# 担当課題 1
抜粋文によると、男性の尿道の長さは何cmですか。
# 担当課題 2
抜粋文から、「2024-12-28 | 泌尿・生殖器症状」で始まり「理由を調べてみることにした。」で終わる部分を一字も変えずに抜き出してください。

# 抜粋文

AN現代針灸治療

ANとは「にただあつし(似田敦)」のイニシャルです。現代医学的知見に基づいた私流の針灸治療の方法を解説しています。

排尿後のちょい漏れに会陰部の押圧

2024-12-28 | 泌尿・生殖器症状

残念なことに、私は十年ほど前から、排尿後に尿のちょい漏れが生ずるようになり、パンツを濡らすことが多くなった。程度的に深刻なものではないが、気にはしていた。排尿して、トイレから出た後、5~10秒してから尿が漏れる。

そのような折、ABCテレビ令和6年12月20日放送、「TV番組ナイトインナイト(旧称ナイトスクープ)」で、私と同じ症状をもった56歳男性が登場、自分は残尿の効くツボを見つけたとのことで、その方法を実演してみせた。ぬいぐるみのゾウを使い、その鼻の根もとの下部分をやさしくこすりつけるように押圧するとのことだったが、今ひとつ正確な部位が不明で、また押圧の手技については説明不足だった。
ともかく番組では尿漏れのある中高年男性10人中6名に有効であり、私自身も有効だったことから、押圧部位と押圧要領、および効果のあった理由を調べてみることにした。


1.排尿後尿滴下の原因

こうしたケースの尿漏れは、膀胱機能は正常であることから尿漏れに該当せず、正確には「排尿後尿滴下」とよぶ。

男性の尿道は20cmの長さがあり、膀胱内にある尿を出し切ったとしても、尿道内には尿が溜まっている。若い頃は小便終了時、尿道の元の部分にある球海綿体筋を収縮させ尿道に残った尿を出し切ることができるが、50歳を過ぎた頃から、球海綿体筋収縮力は低下するので、尿道内に尿が残存するようになる。 その結果、トイレを終えた後しばらくしてから、尿道に残っていた尿がモレ出てしまう。一方、女性の尿道は4cmと短いので排尿後尿滴下は起こらないが、中年以降で重いものを持ち上げたり、笑ったりなど腹に力を入れた瞬間、腹圧性尿失禁を起こすことが多い。


 




ペニスが外に出ているのは全体の 3/4で、根元1/4は骨盤底筋群の隙間に埋まっている。この根元にあるのが球海綿体筋(BC筋 Bulbocavernosus Muscle)で、小便を押し出して切り、精液を押しだす役割もある。球海綿体筋が鍛えられることで射精の勢いが強まり、射精時の快感が増すとされる。ちなみにPC筋(恥骨尾骨筋)は肛門を絞める役割で、BC筋とともにEDで鍛えるべき筋として知られている。

保存済みの項目
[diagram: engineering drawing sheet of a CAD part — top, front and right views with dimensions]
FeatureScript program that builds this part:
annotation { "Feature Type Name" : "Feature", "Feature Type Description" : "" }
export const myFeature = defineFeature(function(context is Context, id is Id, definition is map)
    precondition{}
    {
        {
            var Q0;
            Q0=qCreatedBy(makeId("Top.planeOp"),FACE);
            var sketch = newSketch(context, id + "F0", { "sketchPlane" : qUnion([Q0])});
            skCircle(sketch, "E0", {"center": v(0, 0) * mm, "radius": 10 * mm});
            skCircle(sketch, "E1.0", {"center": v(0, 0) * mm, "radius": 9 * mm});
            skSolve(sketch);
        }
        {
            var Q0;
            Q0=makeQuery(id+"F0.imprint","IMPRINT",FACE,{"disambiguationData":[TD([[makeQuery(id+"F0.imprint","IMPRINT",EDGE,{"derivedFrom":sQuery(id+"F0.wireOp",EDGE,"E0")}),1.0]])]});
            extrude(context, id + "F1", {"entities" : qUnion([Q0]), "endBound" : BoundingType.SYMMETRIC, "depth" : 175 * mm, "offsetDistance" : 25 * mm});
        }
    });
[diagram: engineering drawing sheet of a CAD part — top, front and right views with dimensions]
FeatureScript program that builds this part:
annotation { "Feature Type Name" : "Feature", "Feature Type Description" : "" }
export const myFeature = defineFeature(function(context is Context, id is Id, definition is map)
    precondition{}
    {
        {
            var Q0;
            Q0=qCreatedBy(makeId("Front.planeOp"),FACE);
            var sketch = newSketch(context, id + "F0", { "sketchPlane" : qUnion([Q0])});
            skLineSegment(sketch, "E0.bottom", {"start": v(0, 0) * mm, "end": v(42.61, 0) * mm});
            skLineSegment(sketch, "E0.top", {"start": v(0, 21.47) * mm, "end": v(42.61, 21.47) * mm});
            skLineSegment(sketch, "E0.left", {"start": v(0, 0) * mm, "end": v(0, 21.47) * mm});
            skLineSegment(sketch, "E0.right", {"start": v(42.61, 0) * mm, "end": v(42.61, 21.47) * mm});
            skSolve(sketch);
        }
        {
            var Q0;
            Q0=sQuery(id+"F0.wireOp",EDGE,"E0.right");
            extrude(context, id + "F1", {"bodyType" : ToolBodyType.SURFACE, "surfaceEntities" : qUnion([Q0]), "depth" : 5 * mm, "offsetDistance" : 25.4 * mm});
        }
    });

# 解答 1
20cmです。

# 解答 2
2024-12-28 | 泌尿・生殖器症状

残念なことに、私は十年ほど前から、排尿後に尿のちょい漏れが生ずるようになり、パンツを濡らすことが多くなった。程度的に深刻なものではないが、気にはしていた。排尿して、トイレから出た後、5~10秒してから尿が漏れる。

そのような折、ABCテレビ令和6年12月20日放送、「TV番組ナイトインナイト(旧称ナイトスクープ)」で、私と同じ症状をもった56歳男性が登場、自分は残尿の効くツボを見つけたとのことで、その方法を実演してみせた。ぬいぐるみのゾウを使い、その鼻の根もとの下部分をやさしくこすりつけるように押圧するとのことだったが、今ひとつ正確な部位が不明で、また押圧の手技については説明不足だった。
ともかく番組では尿漏れのある中高年男性10人中6名に有効であり、私自身も有効だったことから、押圧部位と押圧要領、および効果のあった理由を調べてみることにした。